>> BEGIN
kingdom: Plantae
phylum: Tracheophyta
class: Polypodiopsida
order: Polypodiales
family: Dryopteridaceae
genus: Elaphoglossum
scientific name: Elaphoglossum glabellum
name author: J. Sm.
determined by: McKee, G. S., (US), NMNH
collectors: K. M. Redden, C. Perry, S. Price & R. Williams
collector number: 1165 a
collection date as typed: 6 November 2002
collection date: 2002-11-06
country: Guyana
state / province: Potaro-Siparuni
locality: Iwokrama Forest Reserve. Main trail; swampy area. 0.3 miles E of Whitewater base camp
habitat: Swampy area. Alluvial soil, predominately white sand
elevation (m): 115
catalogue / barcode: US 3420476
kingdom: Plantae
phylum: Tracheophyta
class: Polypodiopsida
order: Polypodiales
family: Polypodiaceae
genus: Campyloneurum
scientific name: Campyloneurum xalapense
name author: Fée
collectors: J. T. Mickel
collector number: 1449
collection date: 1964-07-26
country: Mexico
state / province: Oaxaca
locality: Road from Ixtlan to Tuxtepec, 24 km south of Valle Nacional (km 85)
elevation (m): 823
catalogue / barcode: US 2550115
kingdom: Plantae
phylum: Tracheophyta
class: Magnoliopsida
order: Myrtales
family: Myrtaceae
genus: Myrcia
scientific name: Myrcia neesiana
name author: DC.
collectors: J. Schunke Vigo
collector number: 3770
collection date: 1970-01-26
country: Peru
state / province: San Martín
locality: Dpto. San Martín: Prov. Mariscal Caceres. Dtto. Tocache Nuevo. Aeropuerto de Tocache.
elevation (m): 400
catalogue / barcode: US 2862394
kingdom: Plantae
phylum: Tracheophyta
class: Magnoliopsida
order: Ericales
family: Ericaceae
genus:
>> END
» **Task brief**: Can you retype every one of the rows above, line for line, without changing a single character?

» **The result**:
kingdom: Plantae
phylum: Tracheophyta
class: Polypodiopsida
order: Polypodiales
family: Dryopteridaceae
genus: Elaphoglossum
scientific name: Elaphoglossum glabellum
name author: J. Sm.
determined by: McKee, G. S., (US), NMNH
collectors: K. M. Redden, C. Perry, S. Price & R. Williams
collector number: 1165 a
collection date as typed: 6 November 2002
collection date: 2002-11-06
country: Guyana
state / province: Potaro-Siparuni
locality: Iwokrama Forest Reserve. Main trail; swampy area. 0.3 miles E of Whitewater base camp
habitat: Swampy area. Alluvial soil, predominately white sand
elevation (m): 115
catalogue / barcode: US 3420476
kingdom: Plantae
phylum: Tracheophyta
class: Polypodiopsida
order: Polypodiales
family: Polypodiaceae
genus: Campyloneurum
scientific name: Campyloneurum xalapense
name author: Fée
collectors: J. T. Mickel
collector number: 1449
collection date: 1964-07-26
country: Mexico
state / province: Oaxaca
locality: Road from Ixtlan to Tuxtepec, 24 km south of Valle Nacional (km 85)
elevation (m): 823
catalogue / barcode: US 2550115
kingdom: Plantae
phylum: Tracheophyta
class: Magnoliopsida
order: Myrtales
family: Myrtaceae
genus: Myrcia
scientific name: Myrcia neesiana
name author: DC.
collectors: J. Schunke Vigo
collector number: 3770
collection date: 1970-01-26
country: Peru
state / province: San Martín
locality: Dpto. San Martín: Prov. Mariscal Caceres. Dtto. Tocache Nuevo. Aeropuerto de Tocache.
elevation (m): 400
catalogue / barcode: US 2862394
kingdom: Plantae
phylum: Tracheophyta
class: Magnoliopsida
order: Ericales
family: Ericaceae
genus:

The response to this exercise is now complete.